What you will do >>
In the records below, which lines include "DOCTORANTS"? Copy them.

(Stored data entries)
···

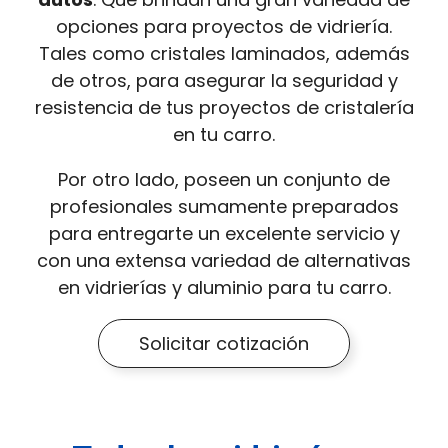
opciones para proyectos de vidriería.
Tales como cristales laminados, además
de otros, para asegurar la seguridad y
resistencia de tus proyectos de cristalería
en tu carro.
Por otro lado, poseen un conjunto de
profesionales sumamente preparados
para entregarte un excelente servicio y
con una extensa variedad de alternativas
en vidrierías y aluminio para tu carro.
Solicitar cotización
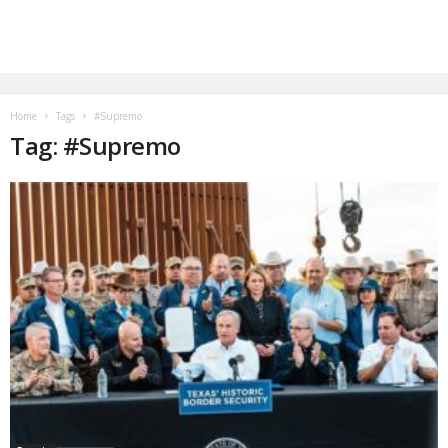
Home
Tags
#Supremo
Tag: #Supremo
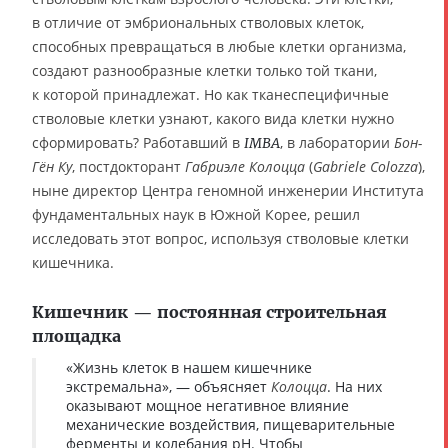
в отличие от эмбриональных стволовых клеток,
способных превращаться в любые клетки организма,
создают разнообразные клетки только той ткани,
к которой принадлежат. Но как тканеспецифичные
стволовые клетки узнают, какого вида клетки нужно
сформировать? Работавший в
, в лаборатории
Бон-
IMBA
Гён Ку
, постдокторант
Габриэле Колоцца
(
Gabriele Colozza
),
ныне директор Центра геномной инженерии Института
фундаментальных наук в Южной Корее, решил
исследовать этот вопрос, используя стволовые клетки
кишечника.
Кишечник — постоянная строительная
площадка
«Жизнь клеток в нашем кишечнике
экстремальна», — объясняет
Колоцца
. На них
оказывают мощное негативное влияние
механические воздействия, пищеварительные
ферменты и колебания рН. Чтобы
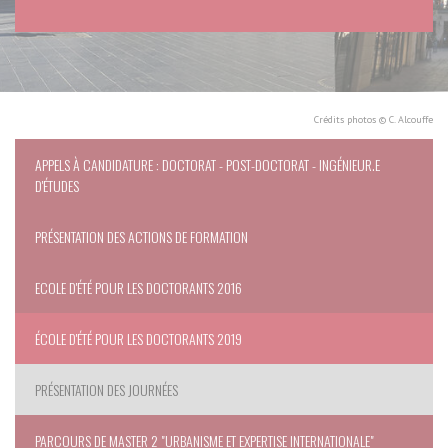
Crédits photos © C. Alcouffe
APPELS À CANDIDATURE : DOCTORAT - POST-DOCTORAT - INGÉNIEUR.E
D'ÉTUDES
PRÉSENTATION DES ACTIONS DE FORMATION
ECOLE D'ÉTÉ POUR LES DOCTORANTS 2016
ÉCOLE D'ÉTÉ POUR LES DOCTORANTS 2019
PRÉSENTATION DES JOURNÉES
PARCOURS DE MASTER 2 "URBANISME ET EXPERTISE INTERNATIONALE"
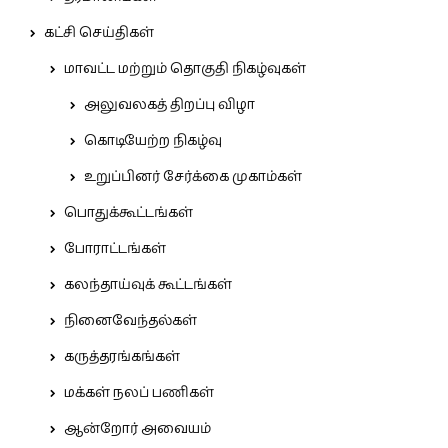
கட்சி செய்திகள்
மாவட்ட மற்றும் தொகுதி நிகழ்வுகள்
அலுவலகத் திறப்பு விழா
கொடியேற்ற நிகழ்வு
உறுப்பினர் சேர்க்கை முகாம்கள்
பொதுக்கூட்டங்கள்
போராட்டங்கள்
கலந்தாய்வுக் கூட்டங்கள்
நினைவேந்தல்கள்
கருத்தரங்கங்கள்
மக்கள் நலப் பணிகள்
ஆன்றோர் அவையம்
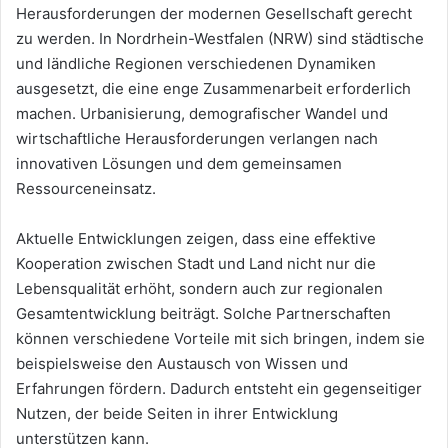
Herausforderungen der modernen Gesellschaft gerecht
zu werden. In Nordrhein-Westfalen (NRW) sind städtische
und ländliche Regionen verschiedenen Dynamiken
ausgesetzt, die eine enge Zusammenarbeit erforderlich
machen. Urbanisierung, demografischer Wandel und
wirtschaftliche Herausforderungen verlangen nach
innovativen Lösungen und dem gemeinsamen
Ressourceneinsatz.
Aktuelle Entwicklungen zeigen, dass eine effektive
Kooperation zwischen Stadt und Land nicht nur die
Lebensqualität erhöht, sondern auch zur regionalen
Gesamtentwicklung beiträgt. Solche Partnerschaften
können verschiedene Vorteile mit sich bringen, indem sie
beispielsweise den Austausch von Wissen und
Erfahrungen fördern. Dadurch entsteht ein gegenseitiger
Nutzen, der beide Seiten in ihrer Entwicklung
unterstützen kann.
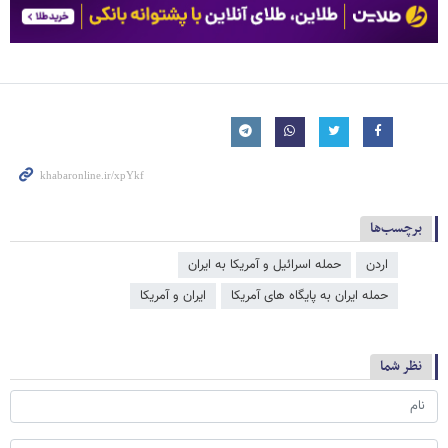
برچسب‌ها
اردن
حمله اسرائیل و آمریکا به ایران
حمله ایران به پایگاه های آمریکا
ایران و آمریکا
نظر شما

···

Completed task >>
ECOLE D'ÉTÉ POUR LES DOCTORANTS 2016
ÉCOLE D'ÉTÉ POUR LES DOCTORANTS 2019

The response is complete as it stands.